**Instructions to follow**
Write the next part of the stroke thrombolysis exercise, starting right after the point where it stops.

**Quoted passage**

:::

19  Exercise Solution: Explainable AI (Stroke Thromobolysis Dataset)

The data loaded in this exercise is for seven acute stroke units, and whether a patient receives clost-busting treatment for stroke. There are lots of features, and a description of the features can be found in the file stroke_data_feature_descriptions.csv.

Train a decision tree model to try to predict whether or not a stroke patient receives clot-busting treatment. Use the prompts below to write each section of code.

Run the code below to import the dataset.

import pandas as pd
import numpy as np

# Download data
# (not required if running locally and have previously downloaded data)

download_required = True

if download_required:

    # Download processed data:
    address = 'https://raw.githubusercontent.com/MichaelAllen1966/' + \
                '2004_titanic/master/jupyter_notebooks/data/hsma_stroke.csv'
    data = pd.read_csv(address)

    # Create a data subfolder if one does not already exist
    import os
    data_directory ='./data/'
    if not os.path.exists(data_directory):
        os.makedirs(data_directory)

    # Save data to data subfolder
    data.to_csv(data_directory + 'hsma_stroke.csv', index=False)

# Load data
data = pd.read_csv('data/hsma_stroke.csv')
# Make all data 'float' type
data = data.astype(float)

Import the libraries you may need! What was used last time?

What additional libraries might you need to import to try out the different boosted trees?

# Import machine learning methods

from xgboost.sklearn import XGBClassifier

from sklearn.model_selection import train_test_split
from sklearn.tree import plot_tree

import plotly.express as px
import matplotlib.pyplot as plt

from sklearn.metrics import auc, roc_curve, RocCurveDisplay, f1_score, precision_score, \
                            recall_score, confusion_matrix, ConfusionMatrixDisplay, \
                            classification_report
# Additional imports for explainable
from sklearn.inspection import PartialDependenceDisplay, permutation_importance

# Import shap for shapley values
import shap

# JavaScript Important for the interactive charts later on
shap.initjs()
X = data.drop('Clotbuster given',axis=1) # X = all 'data' except the 'survived' column
y = data['Clotbuster given'] # y = 'survived' column from 'data'
X_train, X_test, y_train, y_test = train_test_split(X, y, test_size = 0.25, random_state=42)
model = XGBClassifier(random_state=42)
model = model.fit(X_train,y_train)
# Predict training and test set labels
y_pred_train = model.predict(X_train)
y_pred_test = model.predict(X_test)

accuracy_train = np.mean(y_pred_train == y_train)
accuracy_test = np.mean(y_pred_test == y_test)

print (f'Accuracy of predicting training data = {accuracy_train}')

:::

**Stored data entries**
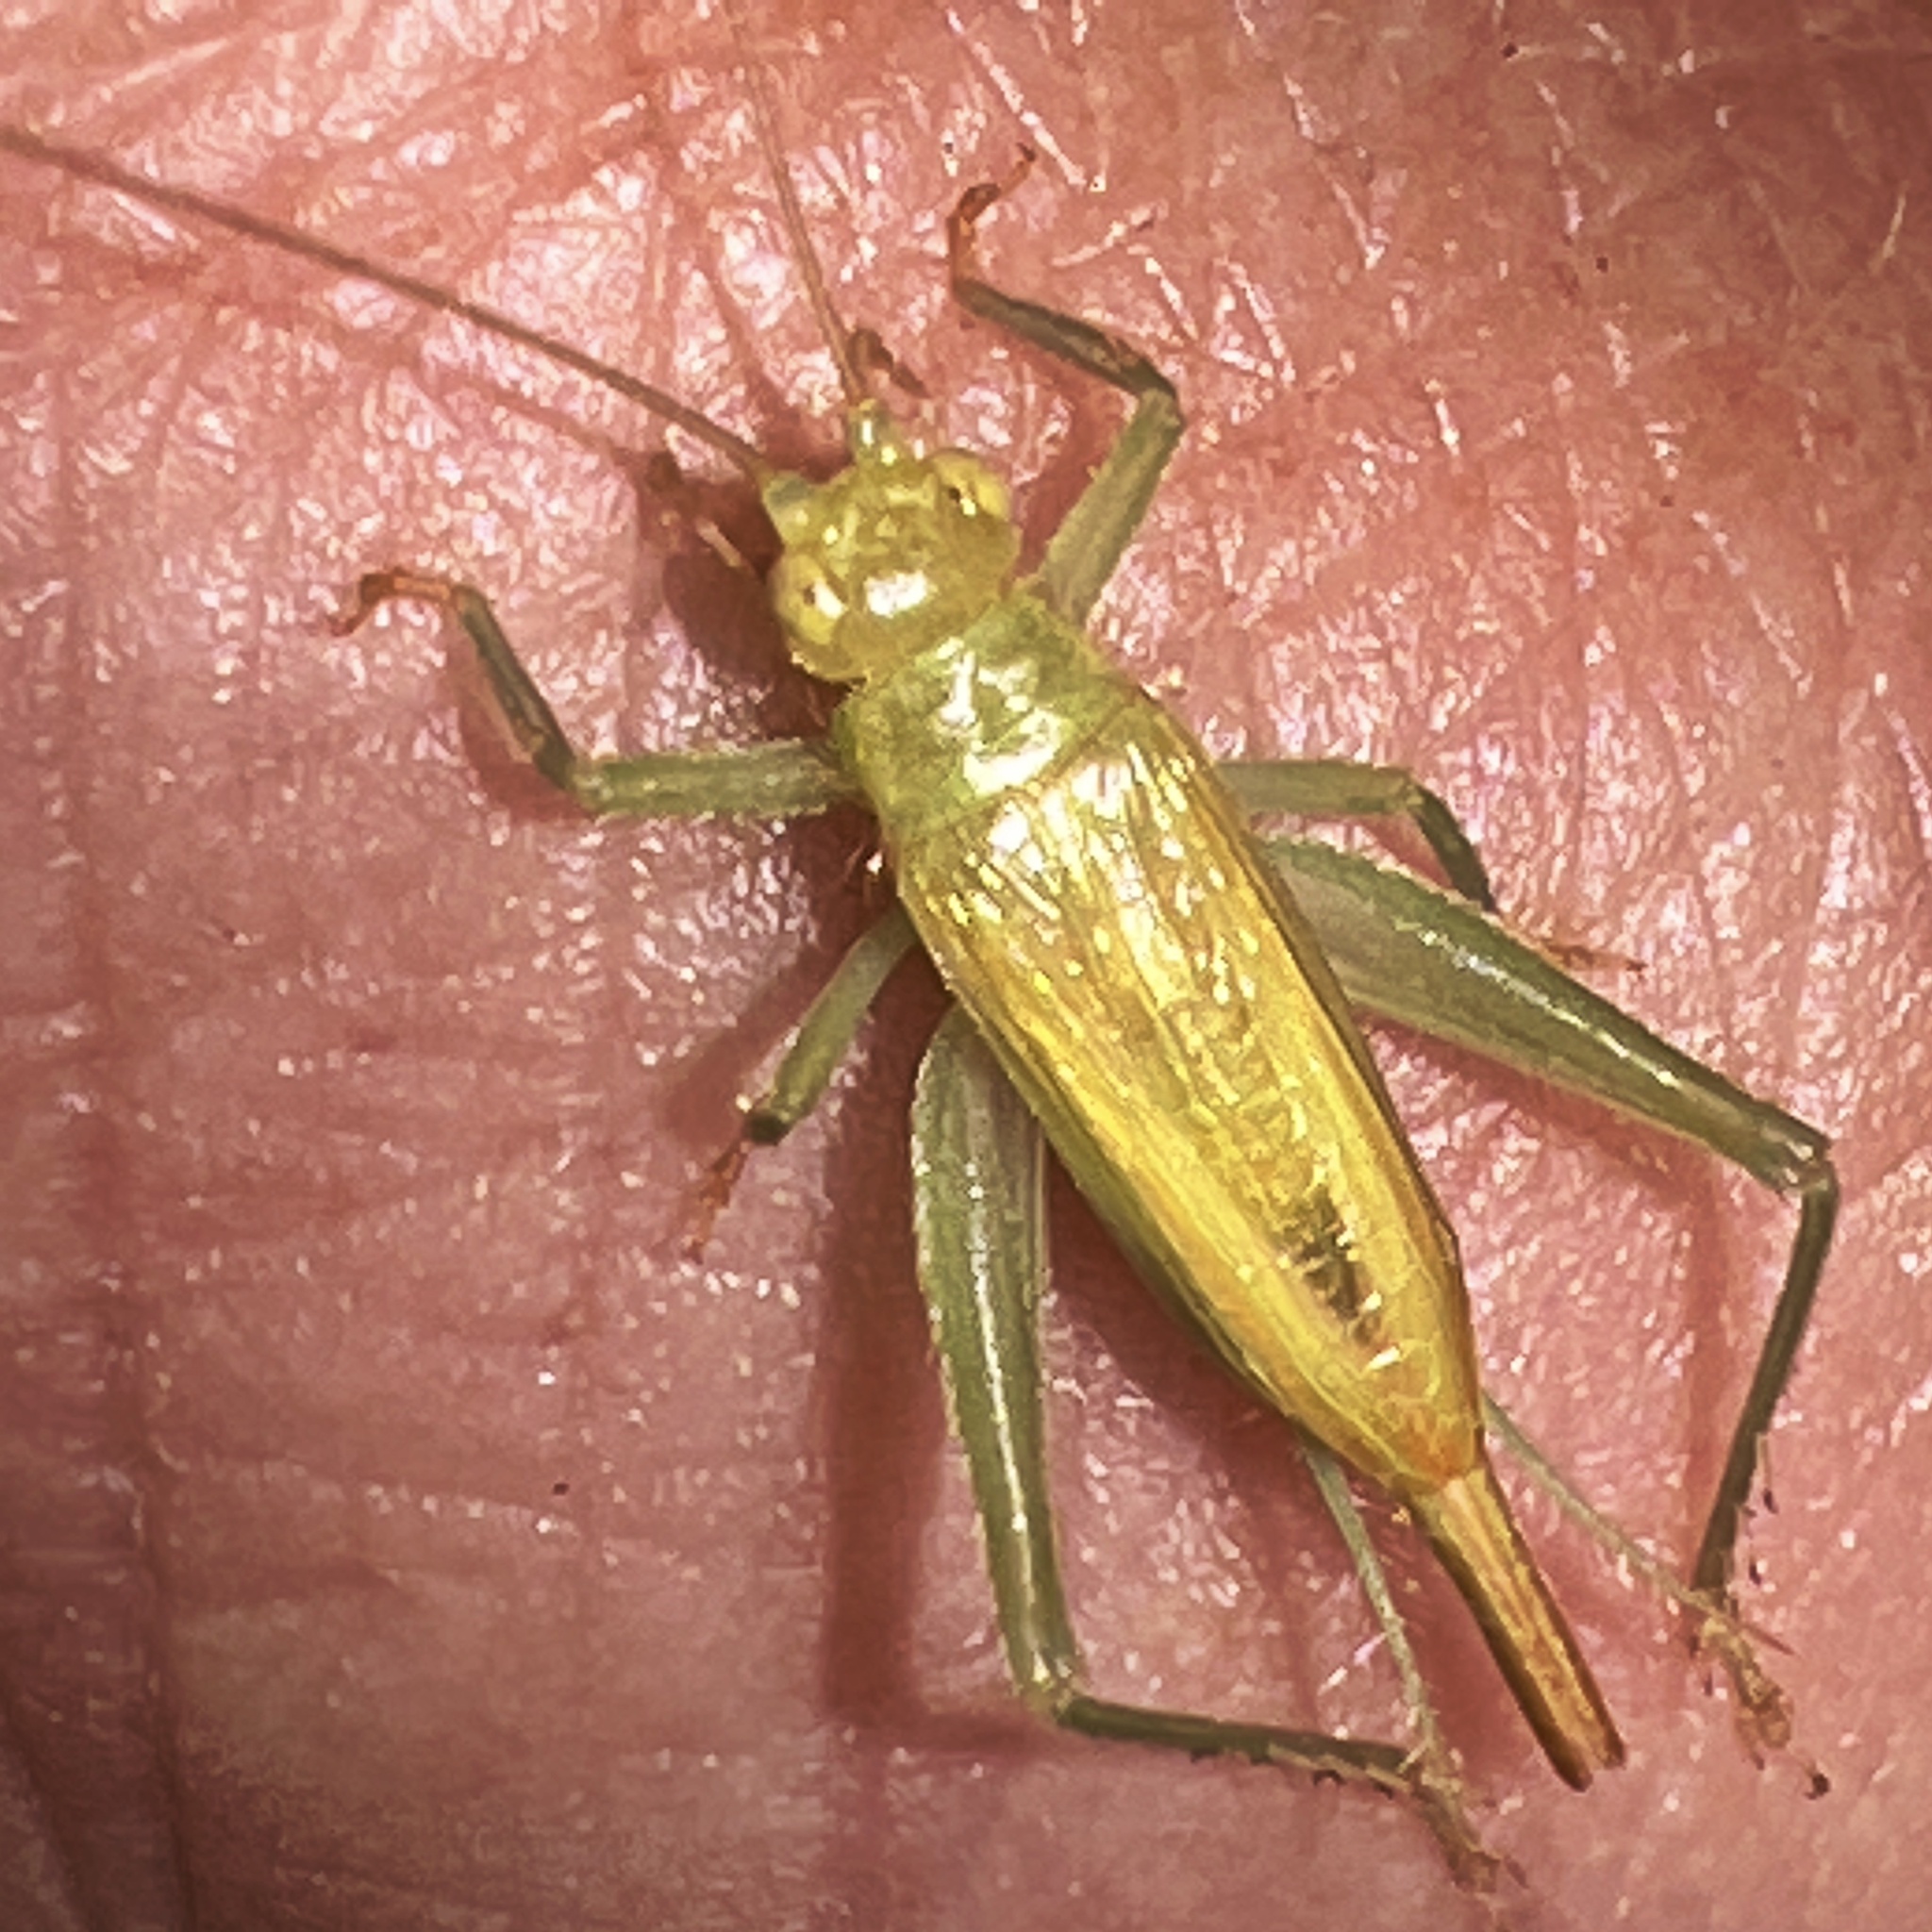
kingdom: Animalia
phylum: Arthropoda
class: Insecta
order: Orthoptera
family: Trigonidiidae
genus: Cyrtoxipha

:::

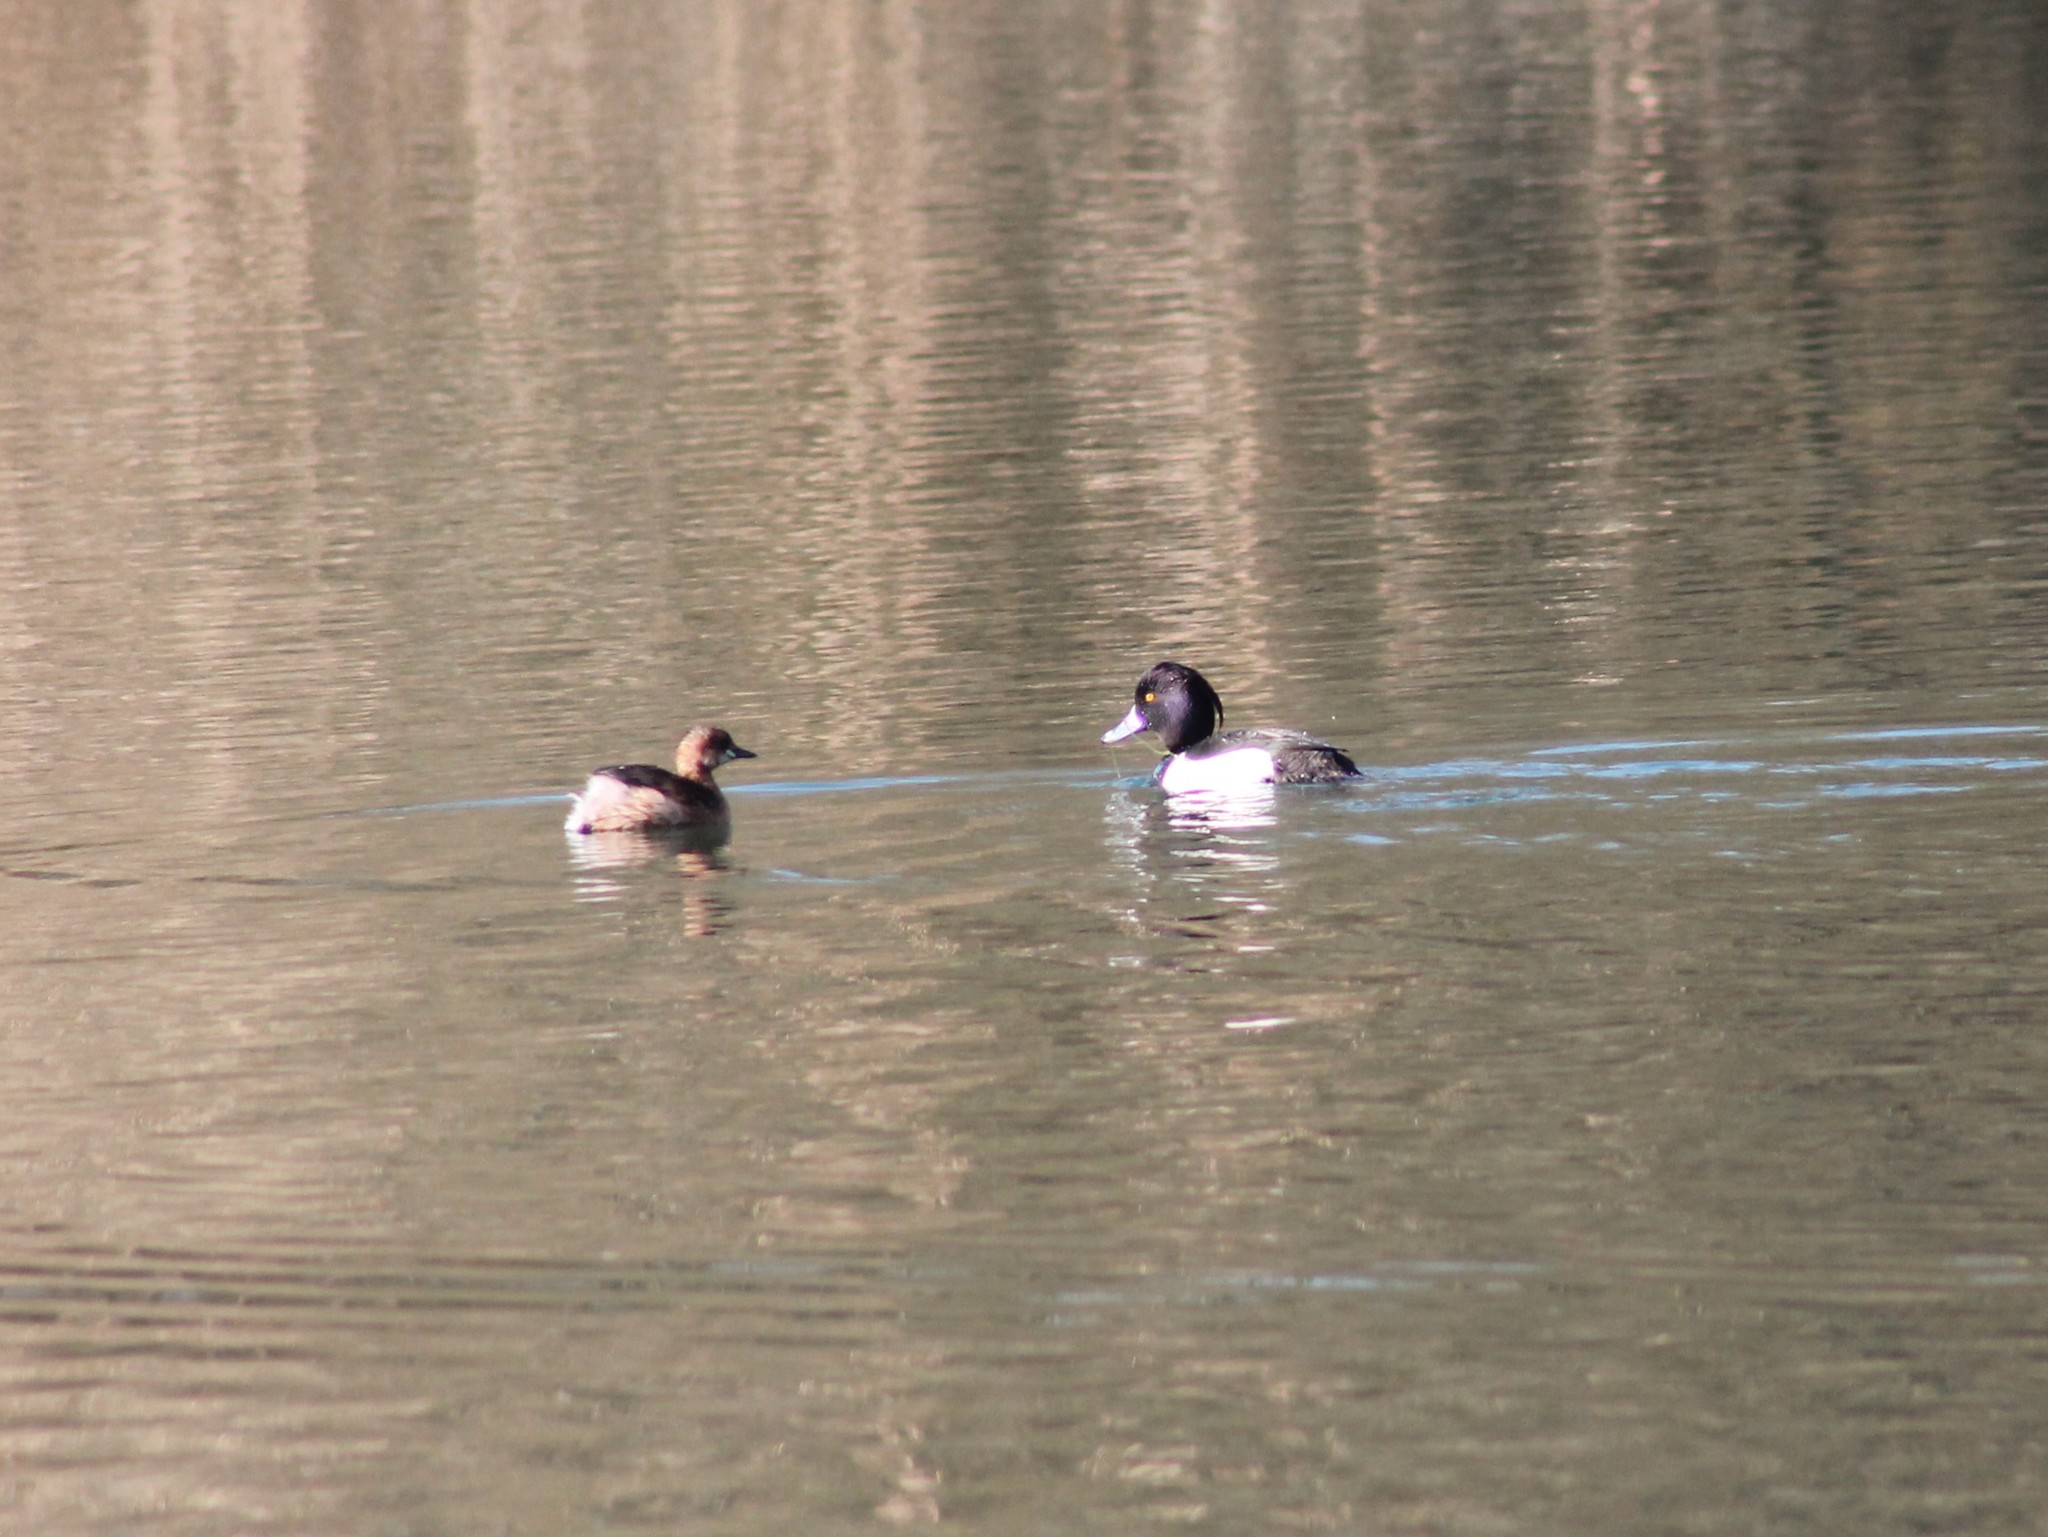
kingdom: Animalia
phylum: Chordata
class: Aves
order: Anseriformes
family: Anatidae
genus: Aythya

:::

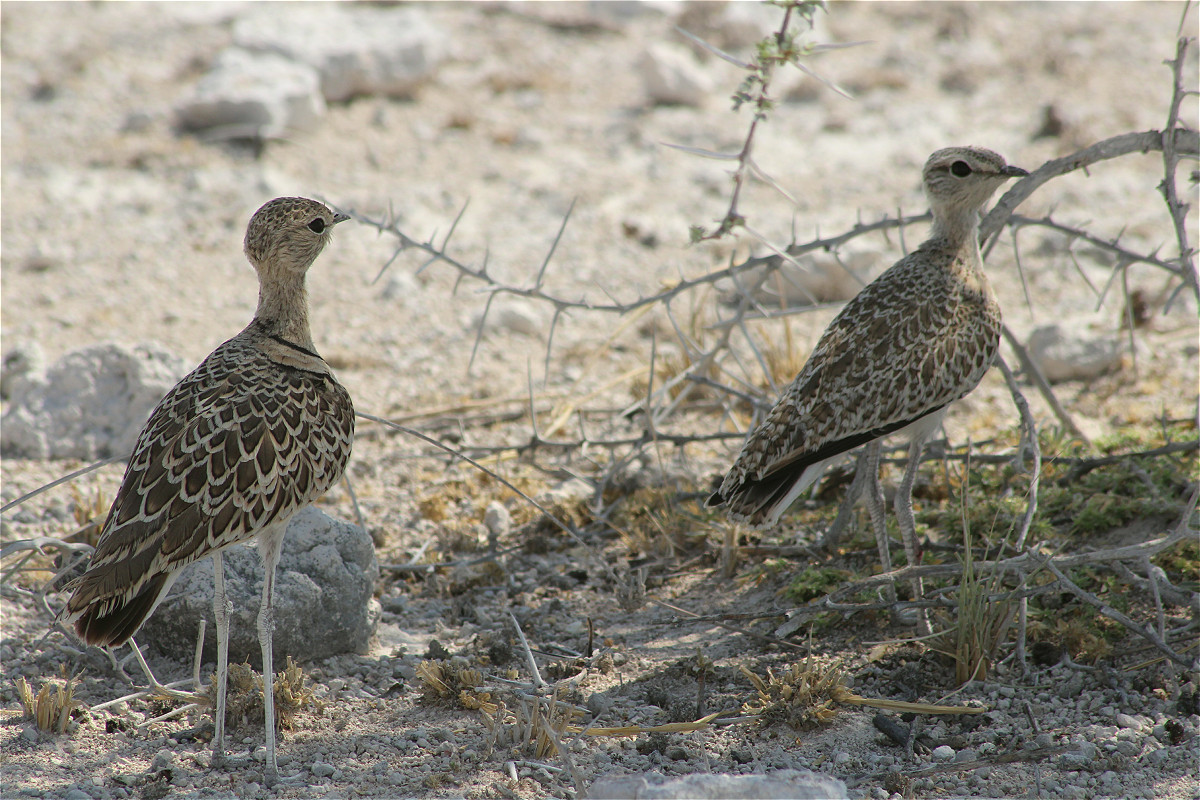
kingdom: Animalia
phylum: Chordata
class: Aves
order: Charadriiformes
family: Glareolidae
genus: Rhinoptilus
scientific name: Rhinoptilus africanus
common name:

:::

**Task answer**
print (f'Accuracy of predicting test data = {accuracy_test}')
Accuracy of predicting training data = 0.9978510028653295
Accuracy of predicting test data = 0.8154506437768241

20 Feature Importance

20.0.1 MDI

features = list(X_train)

feature_importances_xgb = model.feature_importances_
importances_xgb = pd.DataFrame(index=features)
importances_xgb['importance_xgb'] = feature_importances_xgb
importances_xgb['rank_xgb'] = importances_xgb['importance_xgb'].rank(ascending=False).values
importances_xgb.sort_values('rank_xgb').head()
importance_xgb rank_xgb
Stroke Type_I 0.292050 1.0
Onset Time Known Type_BE 0.060007 2.0
S2NihssArrival 0.047182 3.0
Anticoag before stroke_1 0.042693 4.0
S2RankinBeforeStroke 0.038013 5.0

20.0.2 PFI

feature_names = X.columns.tolist()

result_dt_pfi = permutation_importance(
    model, X_test, y_test, n_repeats=10, random_state=42, n_jobs=2
)

importances_pfi_dt = pd.Series(result_dt_pfi.importances_mean, index=feature_names)

fig, ax = plt.subplots(figsize=(15,10))
importances_pfi_dt.plot.bar(yerr=result_dt_pfi.importances_std, ax=ax)
ax.set_title("Feature importances using permutation on full model")
ax.set_ylabel("Mean accuracy decrease")
fig.tight_layout()
plt.show()

21 PDP + ICE

fig, ax = plt.subplots(figsize=(10, 6))
display = PartialDependenceDisplay.from_estimator(
    model,  # Your fitted model
    X_train,  # Your feature matrix
    features=['Age'],  # List of features to plot
    target=0,
    kind='individual',  # Type of PDP
    ax=ax,
    random_state=42
)
plt.show()

fig, ax = plt.subplots(figsize=(10, 6))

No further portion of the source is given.